━━ Exercise material

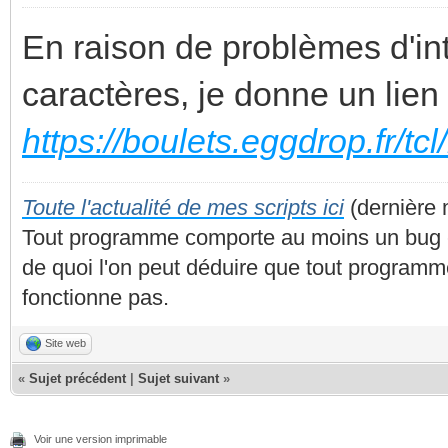
En raison de problèmes d'int
caractères, je donne un lien
https://boulets.eggdrop.fr/tcl
Toute l'actualité de mes scripts ici
(dernière 
Tout programme comporte au moins un bug et 
de quoi l'on peut déduire que tout programme
fonctionne pas.
Site web
«
Sujet précédent
|
Sujet suivant
»
Voir une version imprimable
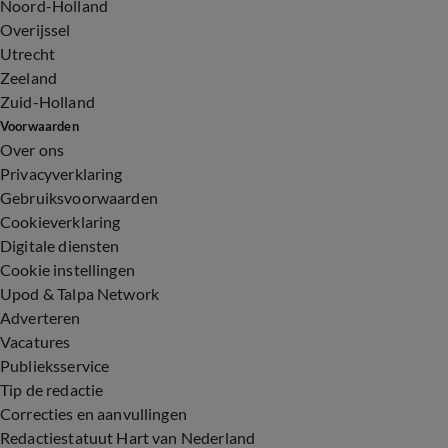
Noord-Holland
Overijssel
Utrecht
Zeeland
Zuid-Holland
Voorwaarden
Over ons
Privacyverklaring
Gebruiksvoorwaarden
Cookieverklaring
Digitale diensten
Cookie instellingen
Upod & Talpa Network
Adverteren
Vacatures
Publieksservice
Tip de redactie
Correcties en aanvullingen
Redactiestatuut Hart van Nederland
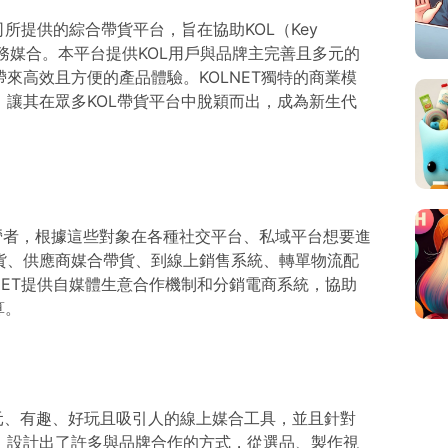
司所提供的綜合帶貨平台，旨在協助KOL（Key
雙方的商務媒合。本平台提供KOL用戶與品牌主完善且多元的
來高效且方便的產品體驗。KOLNET獨特的商業模
讓其在眾多KOL帶貨平台中脫穎而出，成為新生代
體經營者，根據這些對象在各種社交平台、私域平台想要進
貨、供應商媒合帶貨、到線上銷售系統、轉單物流配
NET提供自媒體生意合作機制和分銷電商系統，協助
算。
多元、有趣、好玩且吸引人的線上媒合工具，並且針對
，設計出了許多與品牌合作的方式，從選品、製作視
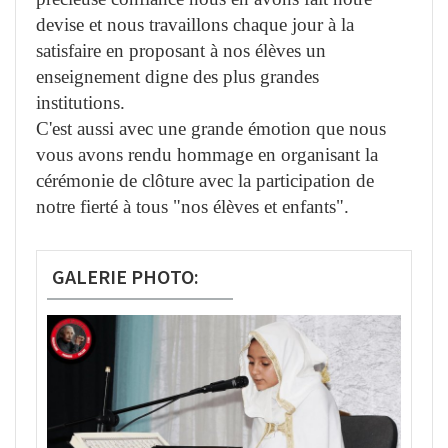
devise et nous travaillons chaque jour à la
satisfaire en proposant à nos élèves un
enseignement digne des plus grandes
institutions.
C'est aussi avec une grande émotion que nous
vous avons rendu hommage en organisant la
cérémonie de clôture avec la participation de
notre fierté à tous "nos élèves et enfants".
GALERIE PHOTO:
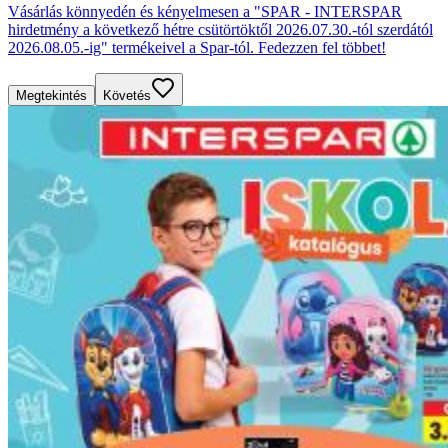
Vásárlás könnyedén és kényelmesen a "SPAR - INTERSPAR
hirdetmény a következő hétre csütörtöktől 2026.07.30.-tól szerdától
2026.08.05.-ig" termékeivel a Spar-tól. Fedezzen fel többet!
Megtekintés
Követés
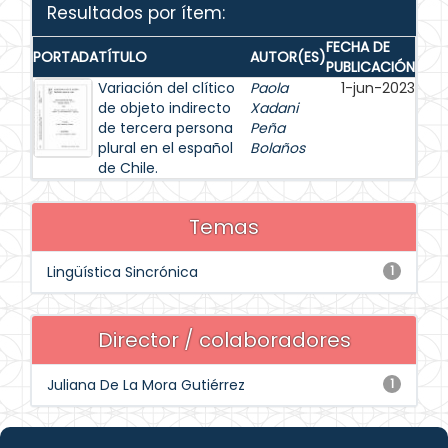
Resultados por ítem:
FECHA DE
PORTADA
TÍTULO
AUTOR(ES)
PUBLICACIÓN
Variación del clítico
Paola
1-jun-2023
de objeto indirecto
Xadani
de tercera persona
Peña
plural en el español
Bolaños
de Chile.
Temas
Lingüística Sincrónica
1
Director / colaboradores
Juliana De La Mora Gutiérrez
1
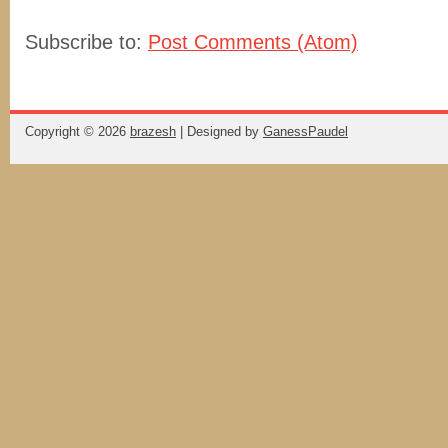
Subscribe to:
Post Comments (Atom)
Copyright ©
2026
brazesh
| Designed by
GanessPaudel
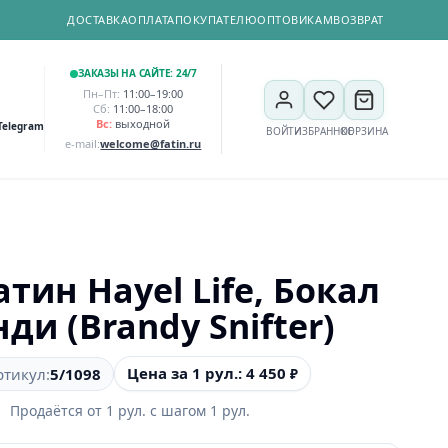
ДОСТАВКА
ОПЛАТА
ПОКУПАТЕЛЮ
ОПТОВИКАМ
ВОЗВРАТ
ЗАКАЗЫ НА САЙТЕ: 24/7
Пн–Пт:
11:00–19:00
Сб:
11:00–18:00
Вс:
выходной
Telegram
ВОЙТИ
ИЗБРАННОЕ
КОРЗИНА
e-mail:
welcome@fatin.ru
тин Hayel Life, Бокал
ди (Brandy Snifter)
Цена за 1 рул.: 4 450
ртикул:
5/1098
₽
Продаётся от
1
рул.
с шагом
1
рул.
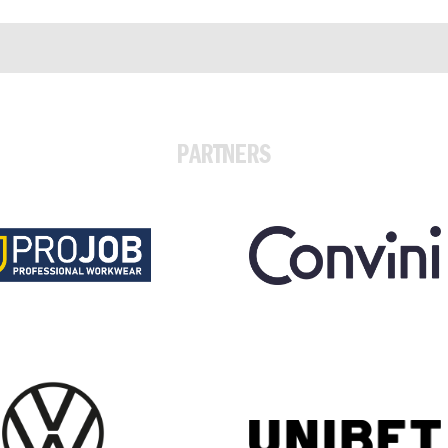
PARTNERS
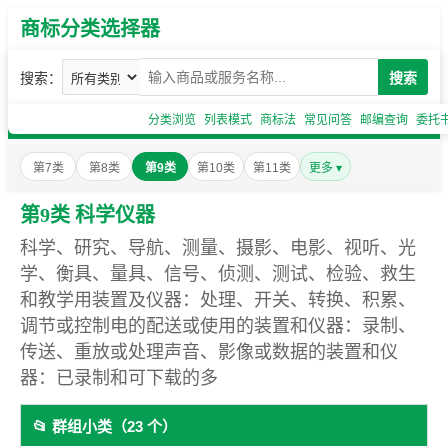
商标分类选择器
搜索：
搜索
分类浏览
列表模式
商标法
常见问答
邮编查询
委托
第7类
第8类
第9类
第10类
第11类
更多 ▾
第9类 科学仪器
科学、研究、导航、测量、摄影、电影、视听、光
学、衡具、量具、信号、侦测、测试、检验、救生
和教学用装置及仪器：处理、开关、转换、积累、
调节或控制电的配送或使用的装置和仪器：录制、
传送、重放或处理声音、影像或数据的装置和仪
器：已录制和可下载的多
📂 群组小类（23 个）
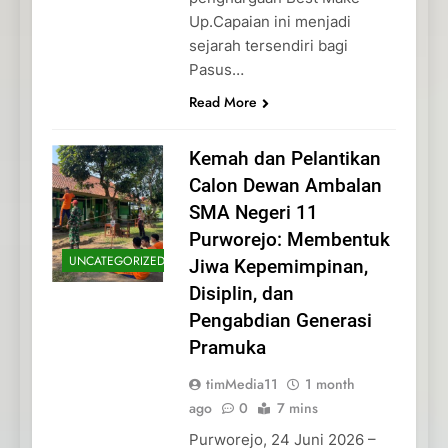
Up.Capaian ini menjadi
sejarah tersendiri bagi
Pasus…
Read More
Kemah dan Pelantikan
Calon Dewan Ambalan
SMA Negeri 11
Purworejo: Membentuk
UNCATEGORIZED
Jiwa Kepemimpinan,
Disiplin, dan
Pengabdian Generasi
Pramuka
timMedia11
1 month
ago
0
7 mins
Purworejo, 24 Juni 2026 –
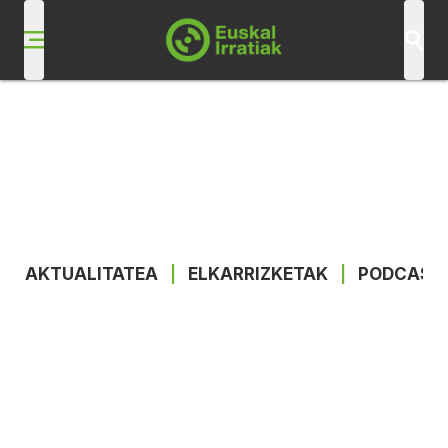
AKTUALITATEA
|
ELKARRIZKETAK
|
PODCAST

━━━━

## Exercise requirements
Scan the records for the string "avec" and show every line that contains it.

## Exercise answer
C'est aussi avec une grande émotion que nous
cérémonie de clôture avec la participation de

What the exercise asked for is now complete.